Ms. Wasserman, Ryan’s grade 6 special education teacher, reported that Ryan had made incredible progress.  Ryan utilized his class time wisely, he would ask for and accept teacher assistance, he completed his agenda with verbal and visual assistance and was able to prepare for tests as well as lengthy written assignments.  Ms. Wasserman anticipated that Ryan would meet his goals and objectives by the end of the IEP period. (Exhibit S-24)

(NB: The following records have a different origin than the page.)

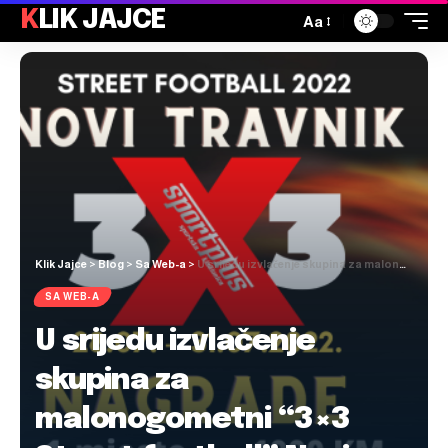
KLIK JAJCE
Aa
Klik Jajce
>
Blog
>
Sa Web-a
>
U srijedu izvlačenje skupina za malonogometni “3×3 Street football” Novi Travnik
SA WEB-A
U srijedu izvlačenje
skupina za
malonogometni “3×3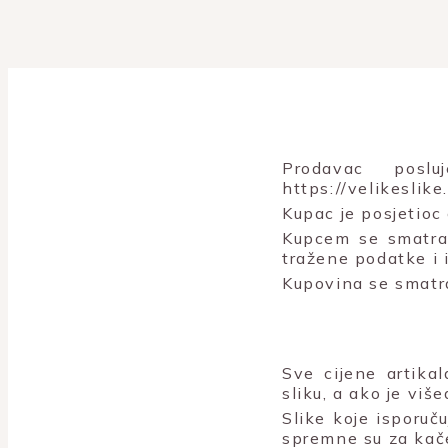
Prodavac posl
https://velikeslik
Kupac je posjetioc
Kupcem se smatra 
tražene podatke i 
Kupovina se smatr
Sve cijene artika
sliku, a ako je viš
Slike koje isporu
spremne su za kač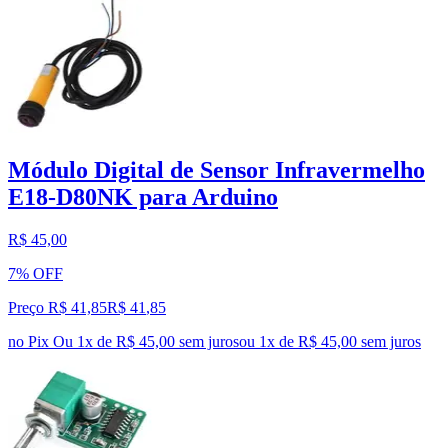
Módulo Digital de Sensor Infravermelho
E18-D80NK para Arduino
R$ 45,00
7% OFF
Preço R$ 41,85
R$
41
,
85
no Pix
Ou 1x de R$ 45,00 sem juros
ou
1
x de
R$ 45,00
sem juros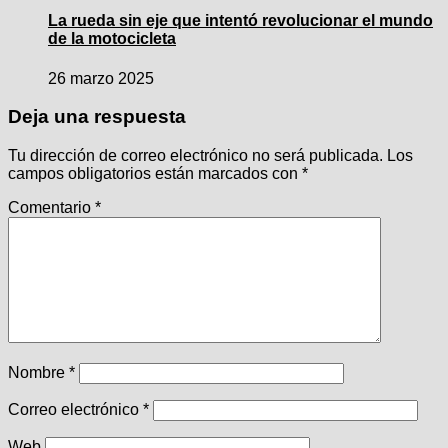
La rueda sin eje que intentó revolucionar el mundo
de la motocicleta
26 marzo 2025
Deja una respuesta
Tu dirección de correo electrónico no será publicada.
Los
campos obligatorios están marcados con
*
Comentario
*
Nombre
*
Correo electrónico
*
Web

By November of 2009, Ms. Kelly reported that Ryan’s ability to formulate grammatically correct sentences given visual examples had increased to 90%.  He was also able to formulate grammatically correct sentences in two out of five opportunities without the use of models.  His accuracy increased to 90% given visual cues.  Again, Ms. Kelly anticipated that Ryan would achieve his speech and language goals by the end of the IEP period. (Exhibit S-23)

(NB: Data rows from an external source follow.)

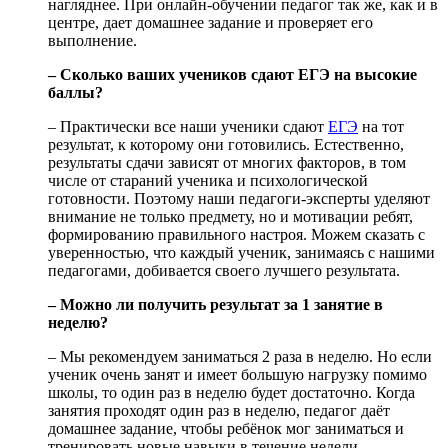
нагляднее. При онлайн-обучении педагог так же, как и в
центре, дает домашнее задание и проверяет его
выполнение.
– Сколько ваших учеников сдают ЕГЭ на высокие
баллы?
– Практически все наши ученики сдают
ЕГЭ
на тот
результат, к которому они готовились. Естественно,
результаты сдачи зависят от многих факторов, в том
числе от стараний ученика и психологической
готовности. Поэтому наши педагоги-эксперты уделяют
внимание не только предмету, но и мотивации ребят,
формированию правильного настроя. Можем сказать с
уверенностью, что каждый ученик, занимаясь с нашими
педагогами, добивается своего лучшего результата.
– Можно ли получить результат за 1 занятие в
неделю?
– Мы рекомендуем заниматься 2 раза в неделю. Но если
ученик очень занят и имеет большую нагрузку помимо
школы, то один раз в неделю будет достаточно. Когда
занятия проходят один раз в неделю, педагог даёт
домашнее задание, чтобы ребёнок мог заниматься и
тренировать новые навыки в течение недели.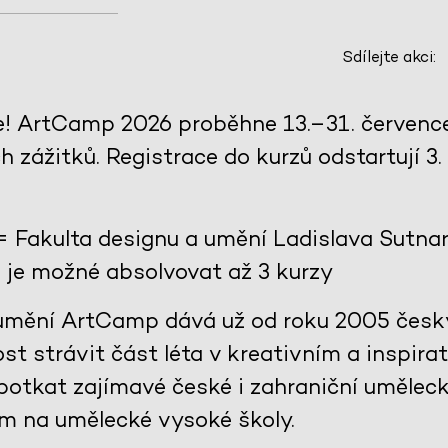
Sdílejte akci:
e! ArtCamp 2026 proběhne 13.–31. července
h zážitků. Registrace do kurzů odstartují 3
= Fakulta designu a umění Ladislava Sutnar
n. je možné absolvovat až 3 kurzy
a umění ArtCamp dává už od roku 2005 česk
 strávit část léta v kreativním a inspirat
, potkat zajímavé české i zahraniční umělec
m na umělecké vysoké školy.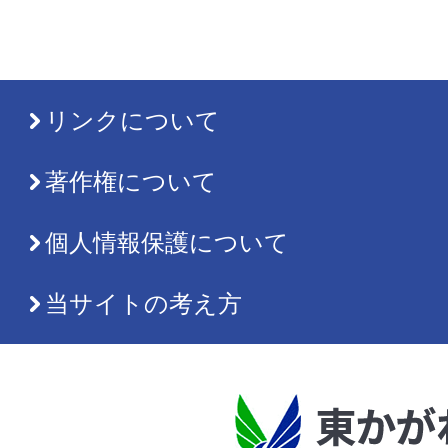
リンクについて
著作権について
個人情報保護について
当サイトの考え方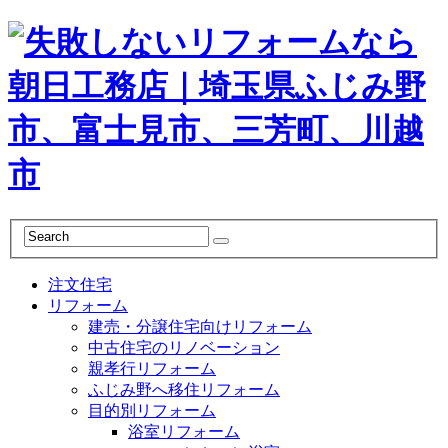
注文住宅
リフォーム
建売・分譲住宅向けリフォーム
中古住宅のリノベーション
親孝行リフォーム
ふじみ野へ移住リフォーム
目的別リフォーム
浴室リフォーム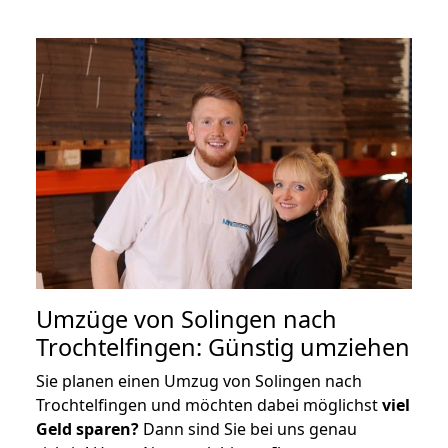
Umzüge von Solingen nach
Trochtelfingen: Günstig umziehen
Sie planen einen Umzug von Solingen nach
Trochtelfingen und möchten dabei möglichst
viel
Geld sparen?
Dann sind Sie bei uns genau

Ms. Robillard also reported more progress in her November 2009 progress report.  At that time, Ryan was able to read and spell closed syllable words with 3-5 syllables with 80% accuracy.  Ryan was also able to read and spell closed syllable words with the suffixes “ing” and “ed”. (Exhibit S-23)

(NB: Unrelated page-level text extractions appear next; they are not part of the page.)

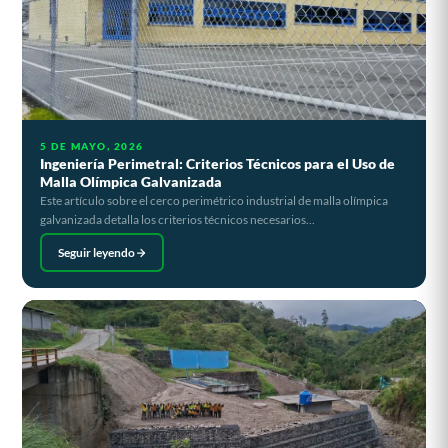
5 DE MAYO, 2026
Ingeniería Perimetral: Criterios Técnicos para el Uso de
Malla Olímpica Galvanizada
Este artículo sobre el cerco perimétrico industrial de malla olímpica
galvanizada detalla los criterios técnicos necesarios...
Seguir leyendo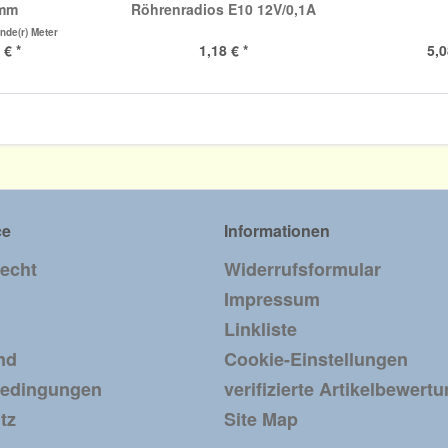
8mm
Röhrenradios E10 12V/0,1A
nde(r) Meter
 € *
1,18 € *
5,0
ce
Informationen
recht
Widerrufsformular
Impressum
Linkliste
nd
Cookie-Einstellungen
bedingungen
verifizierte Artikelbewert
tz
Site Map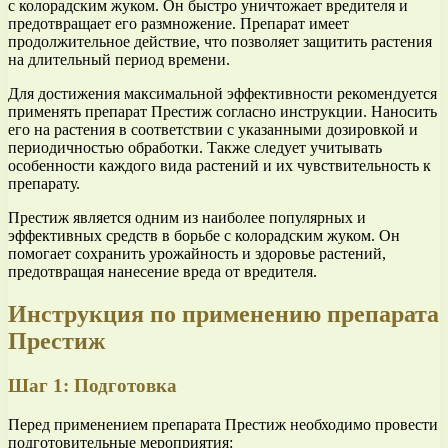
с колорадским жуком. Он быстро уничтожает вредителя и
предотвращает его размножение. Препарат имеет
продолжительное действие, что позволяет защитить растения
на длительный период времени.
Для достижения максимальной эффективности рекомендуется
применять препарат Престиж согласно инструкции. Наносить
его на растения в соответствии с указанными дозировкой и
периодичностью обработки. Также следует учитывать
особенности каждого вида растений и их чувствительность к
препарату.
Престиж является одним из наиболее популярных и
эффективных средств в борьбе с колорадским жуком. Он
помогает сохранить урожайность и здоровье растений,
предотвращая нанесение вреда от вредителя.
Инструкция по применению препарата
Престиж
Шаг 1: Подготовка
Перед применением препарата Престиж необходимо провести
подготовительные мероприятия:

Ryan was reevaluated at MGH on January 4, 2010 by Kay Seligsohn, a pediatric neuropsychologist.  Ryan’s parents were aware that Ryan’s IEP was about to expire and they had concerns about whether Ryan was making academic progress.  They were also concerned because Ryan was losing interest in school. (Exhibit P-7 and testimony of Ryan’s mother and father)

Dr. Seligsohn administered some of the same tests that Dr. Castelo had administered to Ryan in October 2008.  Some of Ryan’s test scores decreased while other test scores increased.  Ryan showed an improvement in his ability to formulate sentences.  He was also better able to listen to brief paragraphs and answer questions about them.  Dr. Seligsohn reported that Ryan’s results in some areas were consistent with the results of his 2008 evaluation.  Ryan also showed some solid areas of growth and consolidation of skills. (Exhibit P-7)

Whereas Ryan had made some progress, Dr. Seligsohn reported that Ryan was not progressing at the expected rate.  She found that across all subjects, Ryan had made less than one year’s progress to one year’s progress in a period of fifteen months.  Dr. Seligsohn stated that the subtest score on the GORT revealed a “significant” drop in Ryan’s comprehension skills6.  Dr. Seligsohn found that Ryan had made minimal gains in his decoding, reading rate and accuracy.  She concluded that Ryan had put so much effort into decoding that he was comprehending less of what he read when compared to the 2008 testing. (Exhibit P-7)

6 Ryan’s scaled score decreased from a 7 to a 6.  There was no testimony to establish that this was a statistically significant drop.